— ABOUT THIS TASK —
Extract the final stretch of the data: the line that contains "--+ Asciidoctor +-->" and every line after it, unaltered, and no other lines.
INFORMATION SUPPLIED START
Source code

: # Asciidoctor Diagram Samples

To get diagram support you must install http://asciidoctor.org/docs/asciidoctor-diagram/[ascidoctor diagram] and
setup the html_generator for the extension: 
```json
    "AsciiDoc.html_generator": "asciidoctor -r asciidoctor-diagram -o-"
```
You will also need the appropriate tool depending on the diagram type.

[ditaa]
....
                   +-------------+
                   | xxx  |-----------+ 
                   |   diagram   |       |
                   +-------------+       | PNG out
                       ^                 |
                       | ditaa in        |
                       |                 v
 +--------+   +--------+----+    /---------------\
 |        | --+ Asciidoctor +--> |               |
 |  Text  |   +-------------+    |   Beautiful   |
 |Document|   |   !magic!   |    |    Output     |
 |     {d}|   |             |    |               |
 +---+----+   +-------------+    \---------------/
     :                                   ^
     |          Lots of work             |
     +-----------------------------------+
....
INFORMATION SUPPLIED END
— ANSWER FOR THIS EXERCISE —
 |        | --+ Asciidoctor +--> |               |
 |  Text  |   +-------------+    |   Beautiful   |
 |Document|   |   !magic!   |    |    Output     |
 |     {d}|   |             |    |               |
 +---+----+   +-------------+    \---------------/
     :                                   ^
     |          Lots of work             |
     +-----------------------------------+
....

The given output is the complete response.